Quiçá, justamente por meu interesse e conhecimento sobre os acontecimentos durante a ditadura militar brasileira, o filme não tenha me instigado a refletir sobre estes históricos acontecimentos. Talvez o objetivo do Marcelo Paiva, ao escrever tão bela história, fosse justamente relatar as sutilezas diárias, ricas e complexas, que permeiam nossas vidas quase sempre passando desapercebidas, mas que foram usurpadas de sua vida pela violenta ditadura militar passada naquele período.

Acredito que esse filme nos ajude a recordar que, nestes tempos líquidos, onde cada conquista é mensurada pela quantidade de curtidas por nós obtidas, durando apenas o necessário para possibilitar a próxima postagem, esquecemo-nos de experimentar cada instante em sua real impermanência e exclusividade: nada jamais se repete. A família Paiva nunca mais pôde usufruir dos encontros entre amigos e familiares, dos almoços, jogos e brincadeiras na praia como o costumava vivenciar antes do sequestro de Rubens. Uma família foi destruída; uma esposa ficou sem estado civil definido; filhas e filho ficaram sem pai. As tardes de domingo, bem como as manhãs de qualquer outro dia não voltaram a ser como eram.

O autor de tamanha violência à essa família - uma das mais sagradas instituições da cultura brasileira – foi o Estado Militar. O Estado, esse que deveria governar em prol do povo, desmantelou essa e tantas outras famílias. E, engana-se quem pensa que saiu ileso da vivência da ditadura militar: a censura sobre os conteúdos e o controle dos currículos escolares são apenas exemplos de ações militares que afetaram à toda população brasileira naquele período.
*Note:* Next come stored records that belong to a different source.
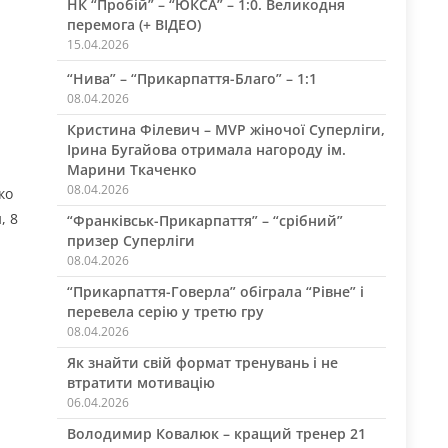
НК “Пробій” – “ЮКСА” – 1:0. Великодня
перемога (+ ВІДЕО)
15.04.2026
“Нива” – “Прикарпаття-Благо” – 1:1
08.04.2026
Кристина Філевич – MVP жіночої Суперліги,
Ірина Бугайова отримала нагороду ім.
Марини Ткаченко
08.04.2026
ко
, 8
“Франківськ-Прикарпаття” – “срібний”
призер Суперліги
08.04.2026
“Прикарпаття-Говерла” обіграла “Рівне” і
перевела серію у третю гру
08.04.2026
Як знайти свій формат тренувань і не
втратити мотивацію
06.04.2026
Володимир Ковалюк – кращий тренер 21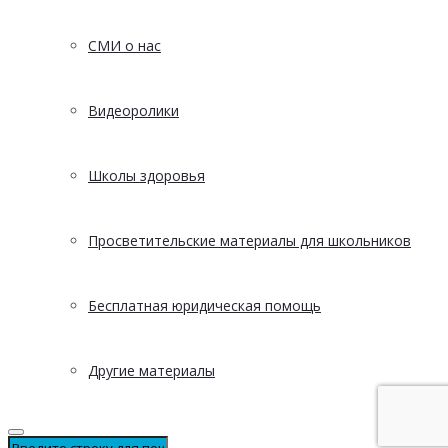
СМИ о нас
Видеоролики
Школы здоровья
Просветительские материалы для школьников
Бесплатная юридическая помощь
Другие материалы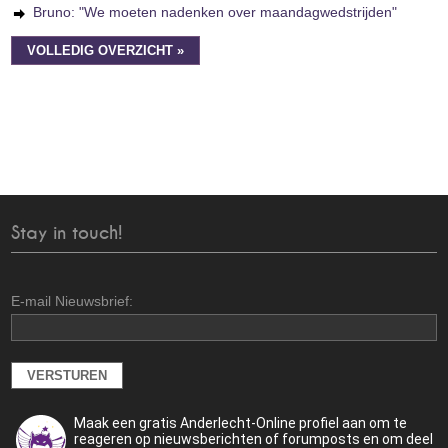
Bruno: "We moeten nadenken over maandagwedstrijden"
VOLLEDIG OVERZICHT »
Stay in touch!
E-mail Nieuwsbrief:
Maak een gratis Anderlecht-Online profiel aan om te
reageren op nieuwsberichten of forumposts en om deel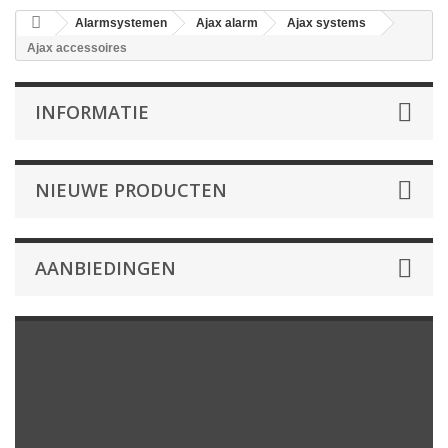
Alarmsystemen
Ajax alarm
Ajax systems
Ajax accessoires
INFORMATIE
NIEUWE PRODUCTEN
AANBIEDINGEN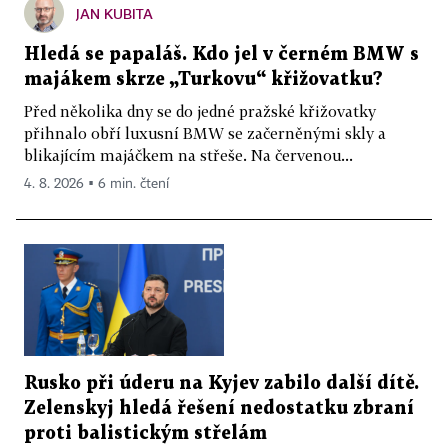
JAN KUBITA
Hledá se papaláš. Kdo jel v černém BMW s
majákem skrze „Turkovu“ křižovatku?
Před několika dny se do jedné pražské křižovatky
přihnalo obří luxusní BMW se začerněnými skly a
blikajícím majáčkem na střeše. Na červenou...
4. 8. 2026 ▪ 6 min. čtení
Rusko při úderu na Kyjev zabilo další dítě.
Zelenskyj hledá řešení nedostatku zbraní
proti balistickým střelám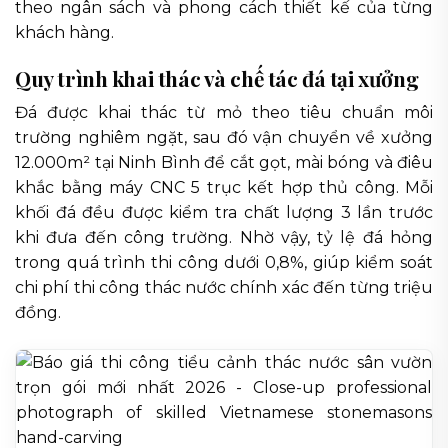
theo ngân sách và phong cách thiết kế của từng
khách hàng.
Quy trình khai thác và chế tác đá tại xưởng
Đá được khai thác từ mỏ theo tiêu chuẩn môi
trường nghiêm ngặt, sau đó vận chuyển về xưởng
12.000m² tại Ninh Bình để cắt gọt, mài bóng và điêu
khắc bằng máy CNC 5 trục kết hợp thủ công. Mỗi
khối đá đều được kiểm tra chất lượng 3 lần trước
khi đưa đến công trường. Nhờ vậy, tỷ lệ đá hỏng
trong quá trình thi công dưới 0,8%, giúp kiểm soát
chi phí thi công thác nước chính xác đến từng triệu
đồng.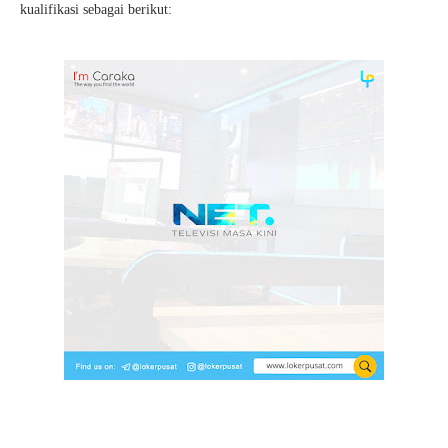
kualifikasi sebagai berikut: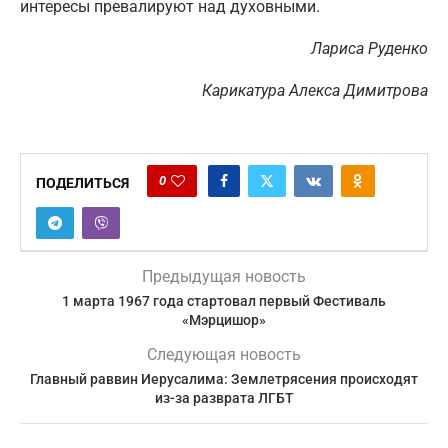
интересы превалируют над духовными.
Лариса Руденко
Карикатура Алекса Димитрова
0
ПОДЕЛИТЬСЯ
Предыдущая новость
1 марта 1967 года стартовал первый Фестиваль
«Мэрцишор»
Следующая новость
Главный раввин Иерусалима: Землетрясения происходят
из-за разврата ЛГБТ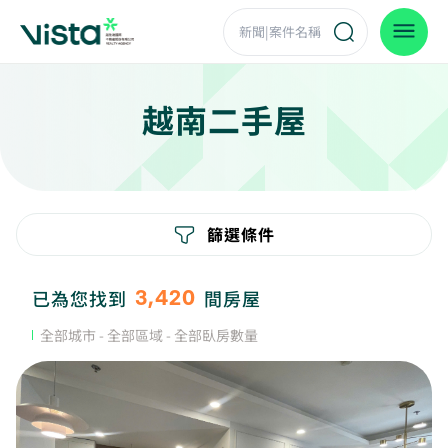
越南二手屋
篩選條件
3,420
已為您找到
間房屋
全部城市
- 全部區域
- 全部臥房數量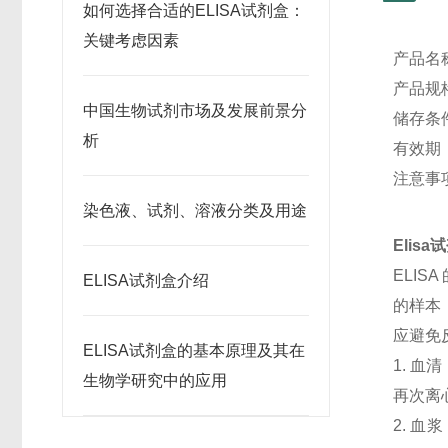
如何选择合适的ELISA试剂盒：
关键考虑因素
产品名
产品规格
中国生物试剂市场及发展前景分
储存条
析
有效期
注意事
染色液、试剂、溶液分类及用途
Elis
ELI
ELISA试剂盒介绍
的样本
应避免
ELISA试剂盒的基本原理及其在
1. 血
生物学研究中的应用
再次离
2. 血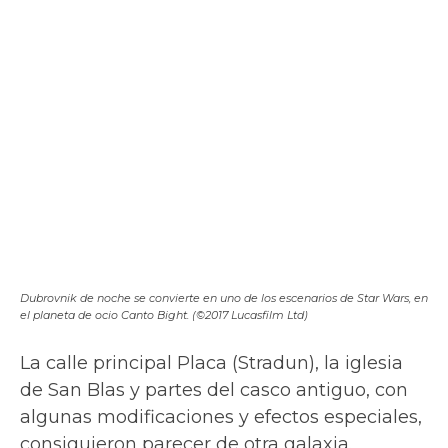
Que la fuerza te acompañe: viaje a los escenarios de Star Wars 8
La base de la Alianza Rebelde se ubica en el planeta blanco de Crait
(©2017 Lucasfilm Ltd./La Vanguardia)
El lugar fue el escenario perfecto para que
los cazas de la resistencia se escondan de
sus enemigos. Para los que quieran perderse
en este sitio, en sus orillas hay hoteles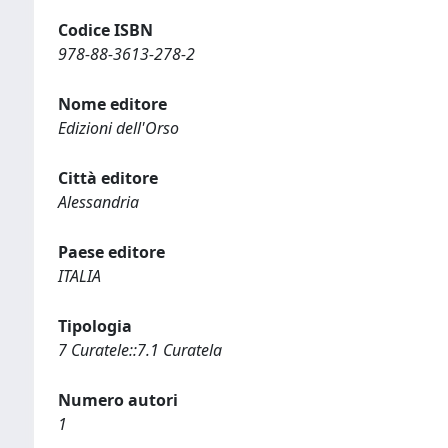
Codice ISBN
978-88-3613-278-2
Nome editore
Edizioni dell'Orso
Città editore
Alessandria
Paese editore
ITALIA
Tipologia
7 Curatele::7.1 Curatela
Numero autori
1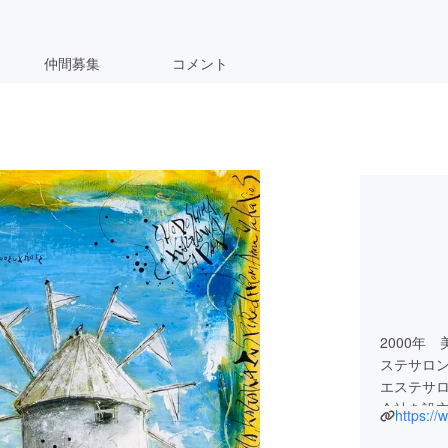
仲間募集
コメント
2000年
ステサロ
エステサ
会社を設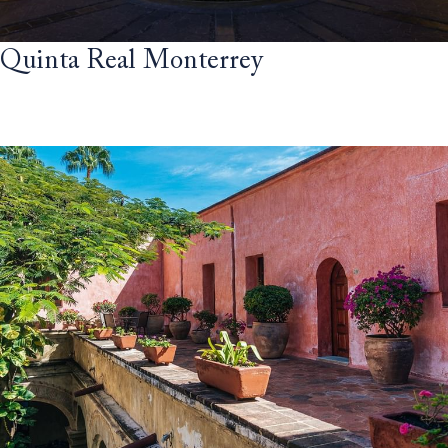
Quinta Real Monterrey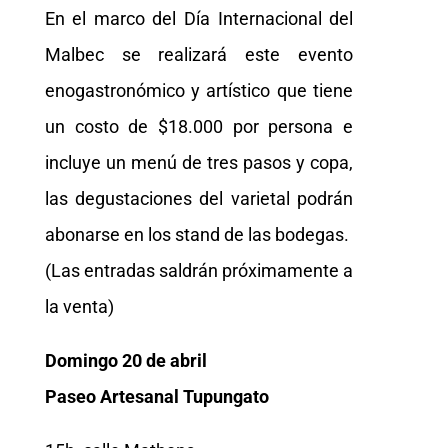
En el marco del Día Internacional del
Malbec se realizará este evento
enogastronómico y artístico que tiene
un costo de $18.000 por persona e
incluye un menú de tres pasos y copa,
las degustaciones del varietal podrán
abonarse en los stand de las bodegas.
(Las entradas saldrán próximamente a
la venta)
Domingo 20 de abril
Paseo Artesanal Tupungato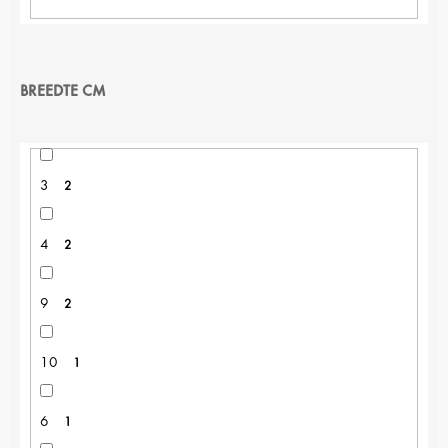
BREEDTE CM
3
2
4
2
9
2
10
1
6
1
O controle sobre a educação, naquele período, visava restringir ações educativas que possibilitassem o desenvolvimento do pensamento crítico nos estudantes.

Os conteúdos e as metodologias de ensino eram planejados de modo a estimular as crianças e adolescentes a desenvolverem uma percepção favorável ao regime militar. Os efeitos dessa educação militar, na qual os estudantes recebiam informações e eram treinados a repeti-las sem criticidade, ainda persistem, dado que a minha geração e a geração de meus pais frequentaram os bancos escolares sob o controle da ditadura militar.

E, não mais que de repente, percebi que o filme Ainda estou aqui me instigou a refletir sobre os aspectos políticos, históricos e sociológicos relativos a ditadura militar. Ainda surpreendida pelas reflexões desencadeadas pelo filme, me dou conta de que há uma dimensão em nossas vidas que pode ser afetada pelos governos ditatoriais que eu, em minha vasta ignorância, não havia considerado: o maior problema de um governo antidemocrático é a perda da autenticidade cotidiana vivenciada por cada um de nós. É a limitação de nossa interação com a vida e com as pessoas. O empobrecimento da variedade cultural, o uniformizar de ações e sentimentos, o desligamento do eu, ser único em minhas complexidades. É a padronização coletiva que anula as individualidades.

Mais do que parabenizar a equipe do filme pelos importantes prêmios recebidos, quero expressar minha imensa gratidão:

Obrigada, Marcelo Rubens Paiva por compartilhar tão íntima e poderosa história: real, pessoal e, ao mesmo tempo, coletiva, dado sua abrangência nacional. Obrigada Meirelles por apresentar essa obra de arte tão sutil e, paradoxalmente, tão complexa. Obrigada Fernanda Torres por mostrar seus sentimentos sem falas, por meio de pequenas movimentações faciais, que nos fazia sentir o turbilhão emotivo vivenciado pela Eunice. E, obrigada Fernanda Montenegro por evidenciar que o sentido da vida nunca é esquecido, mesmo quando aparentemente as luzes já se apagaram.